• _Given problem_: Pick up the reflection on interference and the schoolyard bully after its last sentence, and keep writing in the same voice.

• _Supplied passage_:
|RPM, Volume 20, Number 1, December 31, 2017 to January 6, 2018|
If we were asked whether or not we appreciate when others interfere in our affairs, I suspect that our instinctive answer would be 'No'. We want to be left to our own; people should mind their own business. However, if we think about this question about interference long enough, we will soon realize that interference by others can sometimes be a good thing.
For example, I recall, vividly, an incident that took place at school when I was ten years old. I was confronted by a bully and was challenged to engage him in a fight after classes. Now, you need to know two things about the ten year-old Bryn MacPhail; I was neither, very big, nor very discerning. Although the boy who challenged me to a fight was much bigger than I was, I nonetheless agreed to the terms of engagement.
It wasn't long before the news of our planned melee reached our classmates. As the school day drew to a close, I was flat out scared. I did not want to fight and I knew that, if I did, the outcome would not be favourable for me. But it was too late; there was no turning back now and so I proceeded to the designated spot where the bully and his motley crew were waiting for me.

• _Data provided_:
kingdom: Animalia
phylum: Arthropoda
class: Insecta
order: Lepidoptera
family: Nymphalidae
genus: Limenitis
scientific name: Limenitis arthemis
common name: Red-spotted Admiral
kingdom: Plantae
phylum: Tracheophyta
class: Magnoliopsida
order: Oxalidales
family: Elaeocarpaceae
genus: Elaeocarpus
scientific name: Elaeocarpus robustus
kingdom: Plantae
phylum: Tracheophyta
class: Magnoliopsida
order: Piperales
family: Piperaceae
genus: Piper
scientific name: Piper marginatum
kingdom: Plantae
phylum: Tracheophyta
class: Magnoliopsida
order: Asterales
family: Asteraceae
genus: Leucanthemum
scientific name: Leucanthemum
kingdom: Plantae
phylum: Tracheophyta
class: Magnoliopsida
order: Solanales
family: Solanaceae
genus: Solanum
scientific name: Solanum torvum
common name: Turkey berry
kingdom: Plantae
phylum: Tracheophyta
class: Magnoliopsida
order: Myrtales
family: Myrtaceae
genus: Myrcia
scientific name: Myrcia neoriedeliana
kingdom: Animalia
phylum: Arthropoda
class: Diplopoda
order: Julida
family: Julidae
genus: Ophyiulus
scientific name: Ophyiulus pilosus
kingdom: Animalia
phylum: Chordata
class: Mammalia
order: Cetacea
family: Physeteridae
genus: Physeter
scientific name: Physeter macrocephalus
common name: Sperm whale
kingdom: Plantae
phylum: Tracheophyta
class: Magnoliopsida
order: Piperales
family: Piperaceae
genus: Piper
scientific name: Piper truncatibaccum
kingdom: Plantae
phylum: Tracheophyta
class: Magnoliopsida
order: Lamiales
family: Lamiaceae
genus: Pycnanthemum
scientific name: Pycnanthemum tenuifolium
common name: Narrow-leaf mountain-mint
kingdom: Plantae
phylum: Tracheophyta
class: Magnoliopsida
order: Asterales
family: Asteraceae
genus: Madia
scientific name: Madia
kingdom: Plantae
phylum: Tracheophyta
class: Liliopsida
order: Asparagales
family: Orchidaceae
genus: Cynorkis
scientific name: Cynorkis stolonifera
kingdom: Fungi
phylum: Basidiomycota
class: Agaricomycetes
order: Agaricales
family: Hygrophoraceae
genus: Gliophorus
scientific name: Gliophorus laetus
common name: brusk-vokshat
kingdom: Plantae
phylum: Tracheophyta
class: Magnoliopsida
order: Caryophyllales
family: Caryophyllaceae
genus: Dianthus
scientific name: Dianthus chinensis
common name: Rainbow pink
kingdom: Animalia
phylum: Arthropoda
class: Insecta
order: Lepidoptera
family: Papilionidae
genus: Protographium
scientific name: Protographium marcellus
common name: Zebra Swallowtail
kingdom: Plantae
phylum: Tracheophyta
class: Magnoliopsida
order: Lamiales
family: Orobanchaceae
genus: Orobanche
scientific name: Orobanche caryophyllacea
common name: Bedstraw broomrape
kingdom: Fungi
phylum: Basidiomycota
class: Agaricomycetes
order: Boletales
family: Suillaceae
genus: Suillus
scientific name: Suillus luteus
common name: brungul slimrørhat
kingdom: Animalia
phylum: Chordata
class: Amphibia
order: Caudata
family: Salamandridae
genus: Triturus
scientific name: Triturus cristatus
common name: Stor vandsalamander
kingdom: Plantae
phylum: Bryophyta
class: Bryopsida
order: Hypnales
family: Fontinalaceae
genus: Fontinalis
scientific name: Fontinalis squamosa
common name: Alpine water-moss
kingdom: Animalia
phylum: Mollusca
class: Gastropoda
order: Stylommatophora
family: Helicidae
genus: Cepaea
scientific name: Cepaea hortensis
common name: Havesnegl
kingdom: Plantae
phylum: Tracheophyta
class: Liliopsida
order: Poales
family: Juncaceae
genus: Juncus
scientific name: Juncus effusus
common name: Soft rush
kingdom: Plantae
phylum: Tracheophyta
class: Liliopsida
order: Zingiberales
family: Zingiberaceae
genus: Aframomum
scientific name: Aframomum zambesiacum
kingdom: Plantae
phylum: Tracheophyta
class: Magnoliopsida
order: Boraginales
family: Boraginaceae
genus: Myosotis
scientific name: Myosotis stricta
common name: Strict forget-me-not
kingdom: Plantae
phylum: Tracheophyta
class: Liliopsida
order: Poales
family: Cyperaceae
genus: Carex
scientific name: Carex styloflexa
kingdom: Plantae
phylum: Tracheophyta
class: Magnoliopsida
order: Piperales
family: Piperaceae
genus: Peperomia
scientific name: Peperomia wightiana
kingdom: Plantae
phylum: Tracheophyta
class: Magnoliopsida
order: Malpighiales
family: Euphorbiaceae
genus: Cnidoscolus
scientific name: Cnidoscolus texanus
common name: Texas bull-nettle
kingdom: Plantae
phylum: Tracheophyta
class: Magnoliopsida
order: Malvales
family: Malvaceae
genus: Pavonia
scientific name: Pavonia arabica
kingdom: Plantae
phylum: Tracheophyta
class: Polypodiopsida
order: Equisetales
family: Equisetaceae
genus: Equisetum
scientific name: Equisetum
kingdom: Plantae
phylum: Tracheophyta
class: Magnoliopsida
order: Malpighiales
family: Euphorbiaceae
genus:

• _Response to this task_:
My heart was racing as I approached the bully slowly, and awkwardly. As I approached, he began to scoff at me, taunting me to make the first move . . . but then we were interrupted by the sound of a man's voice. The crowd, which had assembled quickly, scattered as a man approached, summoning me forward, and ordering the rest of the kids to go home.
It was my father. How he knew what was going to take place, I'll never know. My father intervened in a volatile situation and quickly restored the peace.
Interference can be a good thing; especially if the one who is interfering knows better than we do. Interference can be a good thing if the one interfering has abilities that we lack to remedy a problem.
Christmas is the story of God's intervention in human history. Granted, God had intervened many times before and has intervened many times since, but at Christmas there is a uniqueness to His intervention: God becomes one of us in the birth of baby Jesus.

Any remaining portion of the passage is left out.